Finalement, au lieu d’avoir fait procéder à une expertise judiciaire présentant toute garantie d’objectivité du fait de la prise en compte de l’ensemble des arguments de toutes les parties, M. X s’est limité à commander lui-même une expertise amiable sur laquelle il fonde exclusivement ses prétentions.
Or, loin d’être corroborée par d’autres éléments, les brèves conclusions dubitatives de M. Z sont contredites par les rapports produits par la SAS Schiro Constructions.
Dès lors, le rapport de M. Z ne peut servir de base pour prétendre que l’ouvrage réalisé par l’appelante est affecté de malfaçons rendant impossible la construction de la maison en bois.

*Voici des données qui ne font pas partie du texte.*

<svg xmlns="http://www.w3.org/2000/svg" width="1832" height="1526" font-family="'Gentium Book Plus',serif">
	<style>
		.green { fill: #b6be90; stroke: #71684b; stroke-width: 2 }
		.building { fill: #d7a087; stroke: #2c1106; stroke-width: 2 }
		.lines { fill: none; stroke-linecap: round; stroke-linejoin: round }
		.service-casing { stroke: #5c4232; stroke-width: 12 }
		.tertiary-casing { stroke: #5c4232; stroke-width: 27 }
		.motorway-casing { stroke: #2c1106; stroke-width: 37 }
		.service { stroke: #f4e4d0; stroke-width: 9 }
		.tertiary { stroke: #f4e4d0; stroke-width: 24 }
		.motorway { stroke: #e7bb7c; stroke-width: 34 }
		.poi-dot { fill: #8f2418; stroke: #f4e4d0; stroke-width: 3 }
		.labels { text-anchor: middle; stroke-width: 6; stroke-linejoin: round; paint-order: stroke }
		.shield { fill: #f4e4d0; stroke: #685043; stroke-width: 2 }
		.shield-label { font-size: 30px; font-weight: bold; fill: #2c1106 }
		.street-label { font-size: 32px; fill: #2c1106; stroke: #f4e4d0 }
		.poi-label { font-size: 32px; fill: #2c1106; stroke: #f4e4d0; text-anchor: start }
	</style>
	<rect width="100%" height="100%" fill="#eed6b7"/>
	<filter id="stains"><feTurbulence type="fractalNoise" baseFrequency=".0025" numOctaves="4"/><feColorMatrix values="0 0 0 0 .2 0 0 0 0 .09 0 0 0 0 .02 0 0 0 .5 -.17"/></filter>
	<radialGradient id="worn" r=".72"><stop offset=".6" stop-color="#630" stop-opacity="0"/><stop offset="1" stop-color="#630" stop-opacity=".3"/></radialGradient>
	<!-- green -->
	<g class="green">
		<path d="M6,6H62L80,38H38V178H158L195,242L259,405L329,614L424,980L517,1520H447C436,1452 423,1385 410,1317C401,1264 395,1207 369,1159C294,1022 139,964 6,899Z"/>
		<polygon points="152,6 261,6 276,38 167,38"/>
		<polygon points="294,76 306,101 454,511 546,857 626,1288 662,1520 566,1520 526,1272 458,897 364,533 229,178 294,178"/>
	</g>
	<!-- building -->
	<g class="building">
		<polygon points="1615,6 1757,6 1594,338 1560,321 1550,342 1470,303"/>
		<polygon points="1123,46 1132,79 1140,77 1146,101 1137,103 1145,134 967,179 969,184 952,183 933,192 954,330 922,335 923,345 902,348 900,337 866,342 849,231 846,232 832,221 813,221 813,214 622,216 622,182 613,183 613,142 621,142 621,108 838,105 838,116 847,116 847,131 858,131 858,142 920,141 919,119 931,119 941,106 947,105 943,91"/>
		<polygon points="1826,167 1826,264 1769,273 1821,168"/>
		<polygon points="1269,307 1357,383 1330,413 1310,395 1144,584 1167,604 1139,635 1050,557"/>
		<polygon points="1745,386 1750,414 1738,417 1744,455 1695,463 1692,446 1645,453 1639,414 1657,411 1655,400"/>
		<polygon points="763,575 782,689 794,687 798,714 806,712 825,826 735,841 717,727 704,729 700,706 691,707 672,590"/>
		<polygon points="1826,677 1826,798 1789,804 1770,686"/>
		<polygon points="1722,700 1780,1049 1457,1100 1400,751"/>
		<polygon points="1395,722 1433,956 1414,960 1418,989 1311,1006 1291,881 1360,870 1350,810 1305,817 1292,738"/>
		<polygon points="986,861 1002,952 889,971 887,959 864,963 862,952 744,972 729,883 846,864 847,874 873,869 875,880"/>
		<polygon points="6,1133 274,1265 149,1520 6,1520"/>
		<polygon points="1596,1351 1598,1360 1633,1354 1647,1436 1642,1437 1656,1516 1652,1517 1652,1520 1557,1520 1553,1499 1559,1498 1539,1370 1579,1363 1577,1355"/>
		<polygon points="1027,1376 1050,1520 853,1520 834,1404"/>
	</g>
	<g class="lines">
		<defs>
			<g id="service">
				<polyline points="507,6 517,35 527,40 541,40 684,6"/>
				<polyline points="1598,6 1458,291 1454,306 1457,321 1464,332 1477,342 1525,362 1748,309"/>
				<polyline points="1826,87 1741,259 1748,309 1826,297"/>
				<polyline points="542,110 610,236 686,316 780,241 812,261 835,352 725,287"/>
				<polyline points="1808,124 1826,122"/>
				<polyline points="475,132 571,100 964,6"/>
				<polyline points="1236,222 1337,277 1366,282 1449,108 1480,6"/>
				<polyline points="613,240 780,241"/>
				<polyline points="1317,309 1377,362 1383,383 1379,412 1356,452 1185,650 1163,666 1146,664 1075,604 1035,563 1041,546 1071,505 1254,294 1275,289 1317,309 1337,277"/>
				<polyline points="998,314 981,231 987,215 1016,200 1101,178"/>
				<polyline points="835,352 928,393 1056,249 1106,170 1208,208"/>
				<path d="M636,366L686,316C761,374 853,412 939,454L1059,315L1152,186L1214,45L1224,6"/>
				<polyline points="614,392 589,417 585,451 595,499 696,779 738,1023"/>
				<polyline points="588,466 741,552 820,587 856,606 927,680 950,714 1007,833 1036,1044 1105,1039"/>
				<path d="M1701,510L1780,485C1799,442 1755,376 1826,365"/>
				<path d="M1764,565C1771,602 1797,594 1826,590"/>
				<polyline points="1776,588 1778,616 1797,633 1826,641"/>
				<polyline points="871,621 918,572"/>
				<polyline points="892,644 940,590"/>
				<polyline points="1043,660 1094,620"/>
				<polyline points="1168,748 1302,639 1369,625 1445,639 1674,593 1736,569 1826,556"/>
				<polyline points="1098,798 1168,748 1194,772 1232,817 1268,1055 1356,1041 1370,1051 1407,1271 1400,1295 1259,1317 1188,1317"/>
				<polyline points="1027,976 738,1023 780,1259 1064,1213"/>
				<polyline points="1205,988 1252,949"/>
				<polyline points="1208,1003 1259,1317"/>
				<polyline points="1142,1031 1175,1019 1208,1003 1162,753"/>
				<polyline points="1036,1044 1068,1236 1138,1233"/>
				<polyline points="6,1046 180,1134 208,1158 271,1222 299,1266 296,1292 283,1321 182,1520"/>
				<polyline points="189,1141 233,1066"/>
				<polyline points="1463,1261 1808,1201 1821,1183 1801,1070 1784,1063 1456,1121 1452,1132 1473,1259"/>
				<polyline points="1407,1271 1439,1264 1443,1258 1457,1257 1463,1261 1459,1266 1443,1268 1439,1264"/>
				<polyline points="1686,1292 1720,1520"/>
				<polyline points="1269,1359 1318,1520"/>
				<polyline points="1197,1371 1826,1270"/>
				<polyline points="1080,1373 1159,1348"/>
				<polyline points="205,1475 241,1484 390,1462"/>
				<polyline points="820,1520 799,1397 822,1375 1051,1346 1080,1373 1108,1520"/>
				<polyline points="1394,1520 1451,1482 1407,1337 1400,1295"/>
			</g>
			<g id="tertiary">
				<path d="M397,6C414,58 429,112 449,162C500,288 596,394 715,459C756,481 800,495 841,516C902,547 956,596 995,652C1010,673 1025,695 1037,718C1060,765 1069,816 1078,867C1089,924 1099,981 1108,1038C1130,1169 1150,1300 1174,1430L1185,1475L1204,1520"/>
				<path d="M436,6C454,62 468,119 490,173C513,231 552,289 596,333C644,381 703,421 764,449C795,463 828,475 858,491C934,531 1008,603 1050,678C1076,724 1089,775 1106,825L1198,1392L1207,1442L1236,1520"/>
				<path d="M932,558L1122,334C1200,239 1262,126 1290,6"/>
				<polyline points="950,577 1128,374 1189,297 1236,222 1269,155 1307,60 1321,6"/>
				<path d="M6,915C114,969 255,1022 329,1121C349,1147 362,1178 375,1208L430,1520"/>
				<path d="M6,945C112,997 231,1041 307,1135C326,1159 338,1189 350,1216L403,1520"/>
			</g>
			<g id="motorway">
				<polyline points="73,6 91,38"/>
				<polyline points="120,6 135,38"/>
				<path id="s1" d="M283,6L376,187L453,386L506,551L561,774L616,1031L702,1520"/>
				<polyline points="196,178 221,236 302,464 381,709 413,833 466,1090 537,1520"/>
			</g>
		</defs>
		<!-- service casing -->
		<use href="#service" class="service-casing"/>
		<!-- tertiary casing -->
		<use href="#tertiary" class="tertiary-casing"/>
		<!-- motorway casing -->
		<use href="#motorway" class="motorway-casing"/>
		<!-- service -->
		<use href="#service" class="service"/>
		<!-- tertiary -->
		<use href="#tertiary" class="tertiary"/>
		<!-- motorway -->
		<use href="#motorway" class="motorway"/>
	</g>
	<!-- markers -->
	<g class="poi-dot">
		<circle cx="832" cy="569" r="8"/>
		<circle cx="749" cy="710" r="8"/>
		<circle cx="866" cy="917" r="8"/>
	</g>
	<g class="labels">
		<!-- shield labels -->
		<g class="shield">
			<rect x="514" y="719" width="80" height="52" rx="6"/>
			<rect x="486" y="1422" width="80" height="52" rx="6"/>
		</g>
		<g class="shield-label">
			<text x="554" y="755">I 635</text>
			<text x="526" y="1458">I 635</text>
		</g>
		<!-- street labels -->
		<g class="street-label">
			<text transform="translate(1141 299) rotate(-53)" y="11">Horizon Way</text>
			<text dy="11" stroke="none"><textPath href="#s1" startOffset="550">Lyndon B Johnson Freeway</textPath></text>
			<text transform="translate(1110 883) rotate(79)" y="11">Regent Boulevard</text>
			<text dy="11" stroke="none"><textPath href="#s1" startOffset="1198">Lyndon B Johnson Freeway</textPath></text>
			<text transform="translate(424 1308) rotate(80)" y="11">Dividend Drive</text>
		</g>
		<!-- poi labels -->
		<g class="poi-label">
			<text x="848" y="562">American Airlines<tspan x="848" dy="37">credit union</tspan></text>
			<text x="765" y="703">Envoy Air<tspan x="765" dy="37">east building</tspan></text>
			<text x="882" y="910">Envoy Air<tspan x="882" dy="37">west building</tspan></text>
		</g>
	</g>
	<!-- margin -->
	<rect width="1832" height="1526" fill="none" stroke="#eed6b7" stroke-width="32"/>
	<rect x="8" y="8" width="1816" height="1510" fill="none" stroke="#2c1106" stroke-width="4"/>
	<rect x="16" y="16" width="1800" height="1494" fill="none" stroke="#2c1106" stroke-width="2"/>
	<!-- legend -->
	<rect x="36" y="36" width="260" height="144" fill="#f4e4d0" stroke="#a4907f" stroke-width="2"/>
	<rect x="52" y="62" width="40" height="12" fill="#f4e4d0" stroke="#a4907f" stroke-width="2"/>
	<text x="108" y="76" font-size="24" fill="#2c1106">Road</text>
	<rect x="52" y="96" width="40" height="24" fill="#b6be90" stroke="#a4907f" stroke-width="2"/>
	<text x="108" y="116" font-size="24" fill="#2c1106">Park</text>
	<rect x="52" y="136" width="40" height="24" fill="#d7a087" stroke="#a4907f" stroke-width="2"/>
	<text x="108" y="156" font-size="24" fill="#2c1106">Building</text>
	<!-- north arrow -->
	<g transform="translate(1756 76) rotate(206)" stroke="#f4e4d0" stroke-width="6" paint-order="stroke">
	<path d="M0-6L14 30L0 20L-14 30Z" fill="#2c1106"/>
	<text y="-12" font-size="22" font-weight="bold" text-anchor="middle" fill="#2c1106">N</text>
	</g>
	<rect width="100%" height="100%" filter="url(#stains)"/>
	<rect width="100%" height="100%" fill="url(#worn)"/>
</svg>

La demande de résolution du contrat et les demandes d’indemnisation présentées par M. X ne peuvent qu’être rejetées et le jugement infirmé sur ces points.
La demande de garantie de la SA Aviva Assurances est, par suite, sans objet.
Enfin, les rapports techniques présentés par l’appelante ayant été réalisés à sa seule initiative, leur coût en sera laissé à sa charge.
3) Sur le solde du prix des travaux :
La SAS Schiro Constructions a réalisé l’ouvrage qui lui a été commandé.
Le maître de l’ouvrage doit par conséquent s’acquitter du solde du prix.
Le jugement sera également infirmé sur ce point.
4) Sur la demande de réception judiciaire :
Vu l’article 1792-6 du code civil,
La SAS Shiro Constructions et la SA Aviva Assurances ne discutent pas la validité de la réception avec réserves prononcée le 6 décembre 2013 par M. Z pour le compte de M. X et Mme Y.
A cette date, l’ouvrage était en état d’être reçu.
Il y a donc lieu de constater cette réception et de lever les réserves, l’ouvrage étant conforme à la commande et n’étant pas affecté de désordre.
Enfin, l’équité n’impose pas l’application de l’article 700 du code de procédure civile.
PAR CES MOTIFS :
- la Cour, après en avoir délibéré conformément à la loi, statuant par arrêt contradictoire prononcé par mise à disposition au greffe et en dernier ressort,
- DECLARE les conclusions déposées par la SA Aviva Assurances le 5 mai 2021 irrecevables ;
- INFIRME le jugement en toutes ses dispositions ;
- STATUANT A NOUVEAU,
- REJETTE la demande de résolution du contrat conclu avec la SAS Schiro Constructions et les demandes de dommages et intérêts présentée par C X ;
- CONDAMNE C X à payer à la SAS Schiro Constructions la somme de 2 870,40 Euros au titre du solde du prix des travaux ;
- REJETTE la demande de remboursement du coût des expertises amiables réalisées par le cabinet Optisol et le cabinet Ixi présentée par la SAS Schiro Constructions ;
- DIT n’y avoir lieu à statuer sur la garantie de la SA Aviva Assurances ;
- CONSTATE la réception de l’ouvrage réalisé par la SAS Schiro Constructions à la date du 6 décembre 2013 et prononce la levée des réserves ;
- DIT n’y avoir lieu à l’application de l’article 700 du code de procédure civile ;
- CONDAMNE C X aux dépens de 1re instance et d’appel.
Le présent arrêt a été signé par Claude GATÉ, présidente de chambre, et par Nathalie CAILHETON, greffière, à laquelle la minute de la décision a été remise par le magistrat signataire.